One technique is to use cynicism as a jumping off point. Has nothing really ever changed? Pick out a history book, download a podcast on the big philosophical questions, watch that documentary on that obscure political theorist. Replace boredom with curiosity. It is WAY more fun.
Hope, Baby, Hope!
When I was 20, I got my first tattoo: a butterfly with an aviator cap, surfing on a leaf. It’s from 1982’s The Last Unicorn, also known as the best movie of all time, and my parents separately said the exact same thing when they saw it: “it’s bigger than I thought it would be.” This butterfly is a character that speaks in rhyme and riddles, poking fun at the somber magician. But he also gives the young man the information he needs.

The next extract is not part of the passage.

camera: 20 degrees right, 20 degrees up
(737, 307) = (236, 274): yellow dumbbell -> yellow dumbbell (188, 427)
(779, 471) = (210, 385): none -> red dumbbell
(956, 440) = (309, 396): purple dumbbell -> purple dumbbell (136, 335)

I remember exactly why I got this tattoo: to remind my older self to 1) not take myself too seriously and 2) remain stubbornly idealistic, no matter what. After many years of scoffing at 20 year old Kier, I’ve decided to accept her advice.
What do we have if we don’t have hope? It is the fuel that makes everything worthwhile run. Since I decided to seek out hope, I’ve started seeing it everywhere. Two coffeeshops in my area recently unionized. My winter vegetable garden is sprouting. Tiktokers have built a coalition with Amazon workers. My crush liked the salad I made. A whole bunch of Americans are getting their student debt reduced. It’s going to rain tomorrow. Salman Rushdie is alive. I have bunnies!

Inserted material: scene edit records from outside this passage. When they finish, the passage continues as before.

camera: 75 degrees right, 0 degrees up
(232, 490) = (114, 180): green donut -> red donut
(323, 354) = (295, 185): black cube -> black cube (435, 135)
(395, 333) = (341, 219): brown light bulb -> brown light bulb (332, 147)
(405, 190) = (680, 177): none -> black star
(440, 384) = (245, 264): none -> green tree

Life is chaos, but cupcakes exist. There’s a person who’s absolutely thrilled you’ve read this far. Keep going.
Kier Here finally cracked and joined social media! You can find me on Instagram, Twitter, and in various gardens, libraries and living rooms sprinkled around the Salish Sea.
Fantastic. I agree with everything you've said, but this really struck home:
"I’ve decided it’s better to do something imperfectly than not at all, which is why this newsletter exists!"
Human beings are not wizards, and we control very little. However, we can *try* to do the right thing. If we mess up, we can try again, and again, and hopefully do a little bit better each time. Expecting to get everything right the first time not only unrealistic, it's oppressive and unhelpful. Better to try to get it right and fail than to simply shrug and go shopping.
Just heard of you from Katie Herzog - really love this blog and your tone. While I was never fully enmeshed in social justice culture, I became very aware of my own impulses to become a left-wing thoughtpolice following George Floyd’s murder and slowly started to pull myself back and critically assess my unquestioning devotion to ideas that lacked coherence. My forays were short-lived, but I was left with an incredible curiosity of the ideologies and groupthink behaviors of social justice culture, so I’ve lurked on the pages of people like Clementine Morrigan and Molly Frances, and recently have been enjoying Jesse Singal and Katie Herzog for their humor around all of this. Unpleasantly, I lurked on the other side for a time, listening to the rhetoric of some of the so-called vanguard against wokeness (namely Blaire White and Amala Ekpunobi) and found some of their excesses to be as toxic and demoralizing as their opposition, particularly in the snarky delivery and propensity to “react” to the most ridiculous and sensationalistic examples. I feel that their intellect is being wasted on outrage-mongering and cheap content creation - being anti-woke crusaders, as you mention here. There’s so much more to life than being got in the culture wars, and so many better places to put our energies than in this endless fight that no one will ever win. Anyway, thank you for your writing. I look forward to reading more.